Much has been written about scripting issues with the film. While finding the film entertaining on the whole, Steven Greydanus raises several problems with which I can’t really disagree, though most of which didn’t much bother me while watching the film. Namely, Greydanus smartly notes the problematic way that this film turns into a gag the sense in which Stark is partly responsible for foreign terrorism (I agree at least insofar as the truther element is annoying); he comments that the edgy violence isn’t really in concert with the film’s general lighthearted tone; and, most troubling for Greydanus it seems, is that Pepper’s role is again underwritten–a genuine problem if she’s the “soul” of the story. But there is one other script issue that Greydanus points out that I noticed right away during the film. And you should know that I’m the type of person to be more annoyed than satisfied with those videos that get passed around in which some clever fellow unlocks every conceivable plot hole in the latest action entertainment. Namely (spoiler alert): when Stark calls upon his roomful of Iron Man armor suits for backup in the climactic scene, you can’t help but wonder why one of those suits wasn’t summoned when Stark was rendered suitless because his primary one is on the fritz for a significant duration of the film. I’m sure some faint plausibility can be supplied, but in the midst of the film it sure doesn’t add up well.
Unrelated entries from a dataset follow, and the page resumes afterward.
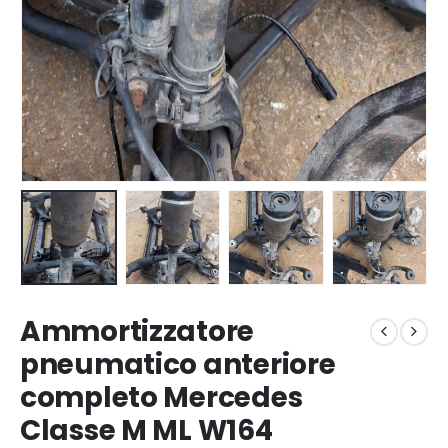
Ammortizzatore
pneumatico anteriore
completo Mercedes
Classe M ML W164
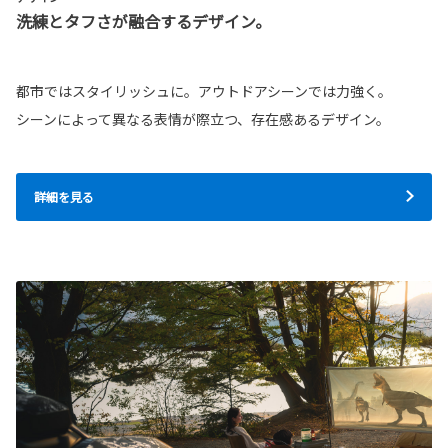
洗練とタフさが融合するデザイン。
都市ではスタイリッシュに。アウトドアシーンでは力強く。
シーンによって異なる表情が際立つ、存在感あるデザイン。
詳細を見る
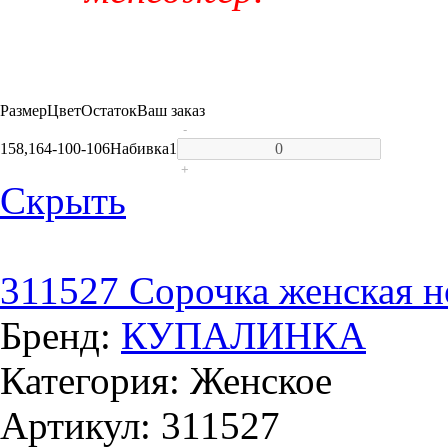
Размер
Цвет
Остаток
Ваш заказ
-
158,164-100-106
Набивка
1
+
Скрыть
311527 Сорочка женская н
Бренд:
КУПАЛИНКА
Категория: Женское
Артикул: 311527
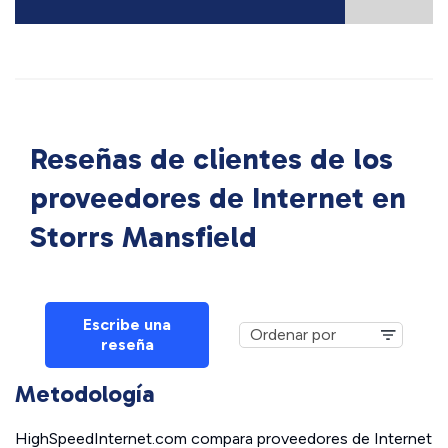
Reseñas de clientes de los
proveedores de Internet en
Storrs Mansfield
Escribe una
reseña
Metodología
HighSpeedInternet.com compara proveedores de Internet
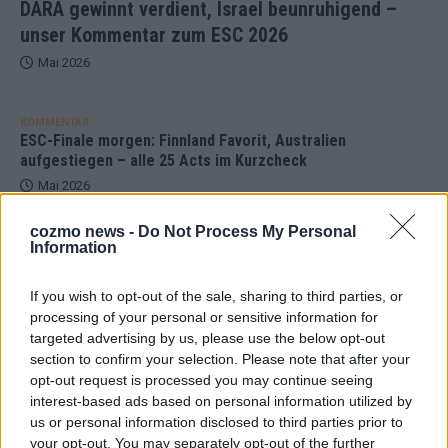
DARA gewinnt verdient, Israel beunruhigend –
unser Kommentar zum ESC 2026
Mai 2026
KOMMENTAR
ESC-Finale morgen: Finnland Favorit, Australien
aufgestiegen – alle 25 Acts im Kurzcheck
Mai 2026
cozmo news -
Do Not Process My Personal
KOMMENTAR
Information
JJ hat den Abend gerettet – der Rest des ESC-Halbfinales
war solide, aber kein Feuerwerk
If you wish to opt-out of the sale, sharing to third parties, or
Mai 2026
processing of your personal or sensitive information for
targeted advertising by us, please use the below opt-out
section to confirm your selection. Please note that after your
EXTRA
opt-out request is processed you may continue seeing
ESC-Halbfinale 2: Das sagen die Wettquoten – vier sicher,
interest-based ads based on personal information utilized by
sechs zittern, einer chancenlos!
us or personal information disclosed to third parties prior to
Mai 2026
your opt-out. You may separately opt-out of the further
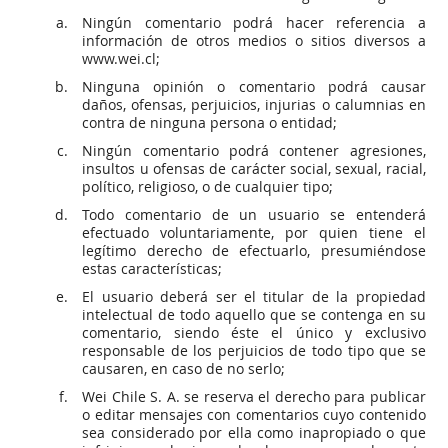
Ningún comentario podrá hacer referencia a
información de otros medios o sitios diversos a
www.wei.cl;
Ninguna opinión o comentario podrá causar
daños, ofensas, perjuicios, injurias o calumnias en
contra de ninguna persona o entidad;
Ningún comentario podrá contener agresiones,
insultos u ofensas de carácter social, sexual, racial,
político, religioso, o de cualquier tipo;
Todo comentario de un usuario se entenderá
efectuado voluntariamente, por quien tiene el
legítimo derecho de efectuarlo, presumiéndose
estas características;
El usuario deberá ser el titular de la propiedad
intelectual de todo aquello que se contenga en su
comentario, siendo éste el único y exclusivo
responsable de los perjuicios de todo tipo que se
causaren, en caso de no serlo;
Wei Chile S. A. se reserva el derecho para publicar
o editar mensajes con comentarios cuyo contenido
sea considerado por ella como inapropiado o que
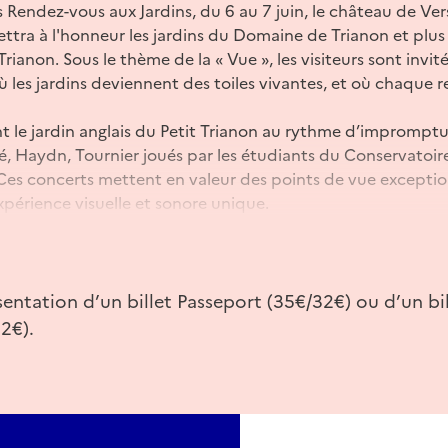
s Rendez-vous aux Jardins, du 6 au 7 juin, le château de Ver
tra à l'honneur les jardins du Domaine de Trianon et plus 
Trianon. Sous le thème de la « Vue », les visiteurs sont invit
 les jardins deviennent des toiles vivantes, et où chaque 
nt le jardin anglais du Petit Trianon au rythme d’impromptu
ré, Haydn, Tournier joués par les étudiants du Conservato
. Ces concerts mettent en valeur des points de vue excepti
périence visuelle et sonore unique.
es
rianon, sur présentation d’un billet Passeport ou d’un bil
0 (dernier accès 17h45).
sentation d’un billet Passeport (35€/32€) ou d’un b
ous aux Jardins en accès libre, sans réservation, de 14h à
2€).
servation au Jardin du Parfumeur de 12h à 18h30 (dernier ac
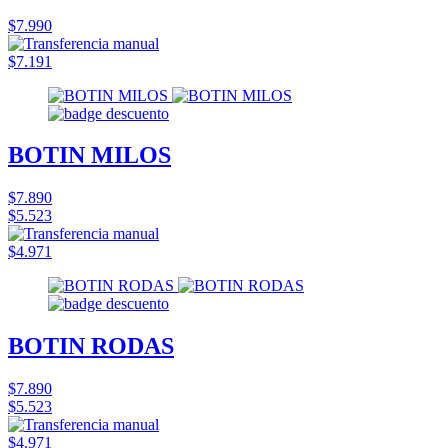
$7.990
$7.191
BOTIN MILOS
$7.890
$5.523
$4.971
BOTIN RODAS
$7.890
$5.523
$4.971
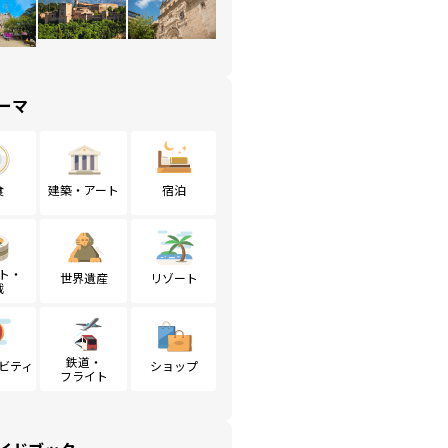
ーマ
食
建築・アート
宿泊
ト・
世界遺産
リゾート
戦
鉄道・
ビティ
ショップ
フライト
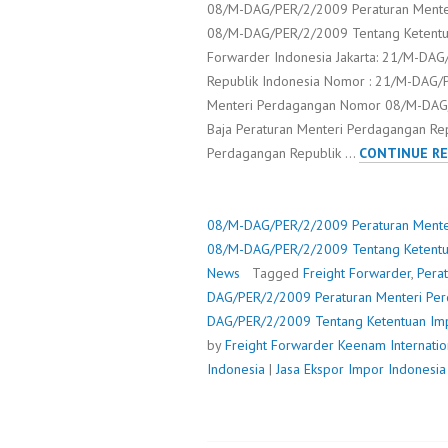
08/M-DAG/PER/2/2009 Peraturan Menter
08/M-DAG/PER/2/2009 Tentang Ketentuan
Forwarder Indonesia Jakarta: 21/M-DA
Republik Indonesia Nomor : 21/M-DAG/
Menteri Perdagangan Nomor 08/M-DAG/
Baja Peraturan Menteri Perdagangan Re
Perdagangan Republik …
CONTINUE RE
08/M-DAG/PER/2/2009 Peraturan Menter
08/M-DAG/PER/2/2009 Tentang Ketentua
News
Tagged
Freight Forwarder
,
Pera
DAG/PER/2/2009 Peraturan Menteri Per
DAG/PER/2/2009 Tentang Ketentuan Imp
by
Freight Forwarder
Keenam Internatio
Indonesia
|
Jasa Ekspor Impor Indonesia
So does Stark undergo some Act Three maturation? Find some sense of peace for his soul? Well, given the initial demon talk, it’s a clever line in the end of the film when Stark tells Pepper, after one unintentionally anti-climactic moment, that she “scared the devil out of him,” but I’m not sure that there’s a specific character development during the course of the film that’s sturdy enough to support the allusion to reconciliation. Yet, given the image I began with–and given that Stark’s sleepless nights consisted of fidgeting with new Iron Man suits–his manner of going “blank slate” for Pepper is a nice, if superficial, gesture within the film’s conceptual framework. Call it an enjoyable satisfaction which is perhaps too easily achieved. Besides, much as Tony Stark being Iron Man sounds nice, a sincere, well-behaved Downey Jr. seems positively inauthentic. Better to put the playboy on the psych couch, bantering away with Dr. Banner; in case you haven’t heard, there’s another Avengers on the way, and Bruce may need a friend to play provocateur with adolescent verve. Let’s face it: there are some demons here we probably don’t want exorcised.